I feel like I'm being really dramatic but also uh I need to rant and quite frankly, I'm embarrassed to do it on my main account. I just feel really sad all the time but also really ashamed that I'm sad, because by all accounts I should be happy. I'm also really stressed and losing sleep and school is just….school. ( a living hell?)
I just needed to get that out there and I'm really sorry if anyone actually read this. I'll provide the bleach for your eyes, if needed.
bumping this up because I crave attention and validity!!!
hellooo you gets my attention
And i understand what you mean by you feel you should be happy but youre just not
yeah. I just, everything is stressful (like, losing sleep, chewing nails stressful) and everyone keeps telling me!!!! It’s!!! My fault!!!!! And yeah I guess in a way it could be but I’m just a kid, you know??
And I feel so freaking mad at myself because I have it pretty good. I live in America (freedom and all that) and we’re middle class, I just. .. i’m Always angry or upset and and I hate it hate it hate it.
sigh. Please ignore me, just some entitled ass here feeling all sorry for themselves.
dude it's okay.. i have a similar situation. And it is NOT your fault, I promise. If you ever want, rant to me. I can't say I'll give good advice, but i will listen
I think that everyone has a right to be sad. Bad things happen whether others consider it to be a big deal or not, and that really doesn't matter. A lot of my friends call me sensitive, but they don't know that I'm actually going through a lot and I like being in touch with my and other peoples emotions. But sometimes you don't even have to be going through something to be sad if that makes sense. . . IDK just thought I would put that out there :) and btw I hope you feel better
bumping this up because I crave attention and validity!!!
SAME MY DUDE! SAME! I'M PARANOID THAT EVERYONE HATES ME EVEN THOUGH I'M PRETTY SURE THAT'S NOT TRUE! IT SUCKS!
Ikr that is always a thought running through the back of my mind. . . honestly I've blocked some people out because of it.

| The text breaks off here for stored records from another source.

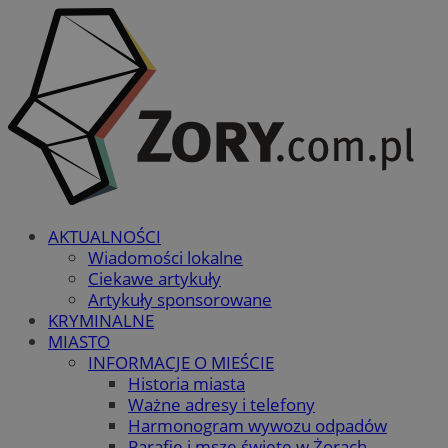
AKTUALNOŚCI
Wiadomości lokalne
Ciekawe artykuły
Artykuły sponsorowane
KRYMINALNE
MIASTO
INFORMACJE O MIEŚCIE
Historia miasta
Ważne adresy i telefony
Harmonogram wywozu odpadów
Parafie i msze święte w Żorach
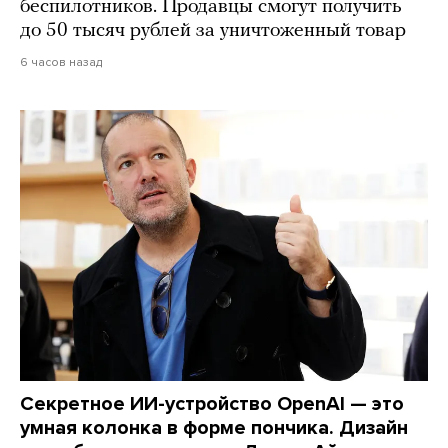
беспилотников. Продавцы смогут получить
до 50 тысяч рублей за уничтоженный товар
6 часов назад
Секретное ИИ-устройство OpenAI — это
умная колонка в форме пончика. Дизайн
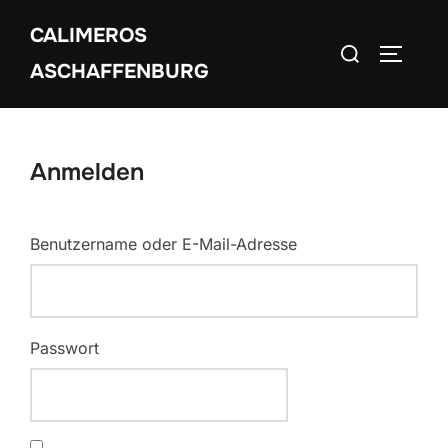
Zum
CALIMEROS
Inhalt
Suchen
SEITEN
springen
ASCHAFFENBURG
nach:
Anmelden
Benutzername oder E-Mail-Adresse
Passwort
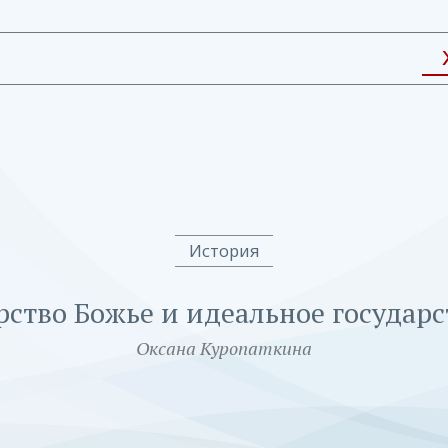
История
рство Божье и идеальное государс
Оксана Куропаткина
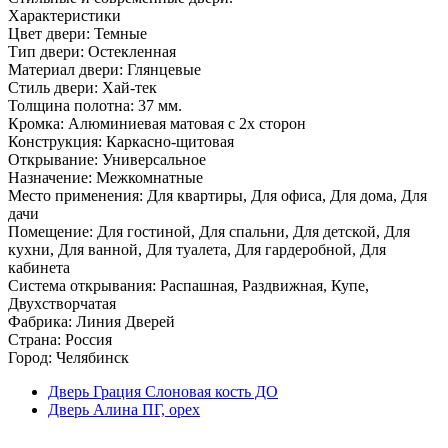
Характеристики
Цвет двери: Темные
Тип двери: Остекленная
Материал двери: Глянцевые
Стиль двери: Хай-тек
Толщина полотна: 37 мм.
Кромка: Алюминиевая матовая с 2х сторон
Конструкция: Каркасно-щитовая
Открывание: Универсальное
Назначение: Межкомнатные
Место применения: Для квартиры, Для офиса, Для дома, Для
дачи
Помещение: Для гостиной, Для спальни, Для детской, Для
кухни, Для ванной, Для туалета, Для гардеробной, Для
кабинета
Система открывания: Распашная, Раздвижная, Купе,
Двухстворчатая
Фабрика: Линия Дверей
Страна: Россия
Город: Челябинск
Дверь Грация Слоновая кость ДО
Дверь Алина ПГ, орех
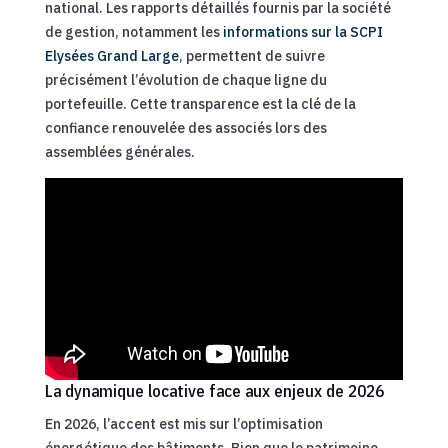
national. Les rapports détaillés fournis par la société
de gestion, notamment les
informations sur la SCPI
Elysées Grand Large
, permettent de suivre
précisément l’évolution de chaque ligne du
portefeuille. Cette transparence est la clé de la
confiance renouvelée des associés lors des
assemblées générales.
La dynamique locative face aux enjeux de 2026
En 2026, l’accent est mis sur l’optimisation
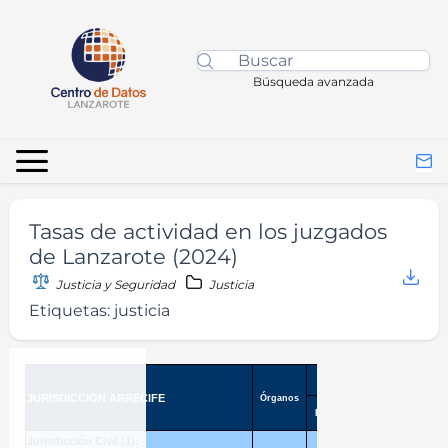
Búsqueda avanzada
Tasas de actividad en los juzgados
de Lanzarote (2024)
Justicia y Seguridad
Justicia
Etiquetas:
justicia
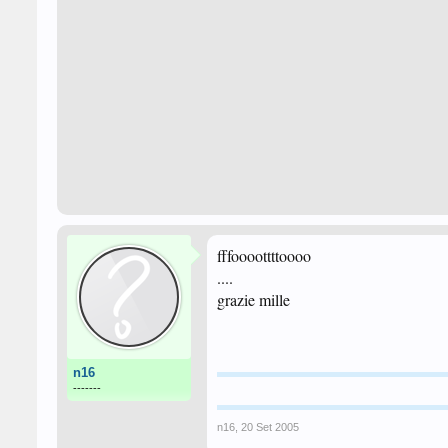
fffoooottttoooo
....
grazie mille
n16
-------
n16
,
20 Set 2005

I'm super paranoid about everything. Like I gave my friend a present for her bday and i was sooo paranoid that she'd hate it despite me making sure it would be her type of thing. And i feel like im annoying a lot and just ugghhh. Yea people are allowed to be sad but others cough family cough blow it out of perspective saying that it's not that big of a deal. Like yes I know that which is why I feel like trash for thinking its a problem.
I am a total worry-wart. Like in the city, I hate walkijg around on my own without someone becase 1) I don’t have a phone (courtesy my parents) and 2) I’m super paranoid about getting harrased, raped, etc. I have no idea where this comes from tbh…
But I feel you. I’m in the same standing and my family nust blows it off.
bumping this up because I crave attention and validity!!!
SAME MY DUDE! SAME! I'M PARANOID THAT EVERYONE HATES ME EVEN THOUGH I'M PRETTY SURE THAT'S NOT TRUE! IT SUCKS!
Ugh same. And I always feel like an embarrassment, or a burden, or just a problem.
it probably doesn’t help that my mom treats me like all those things sometimes but ah, what can you do.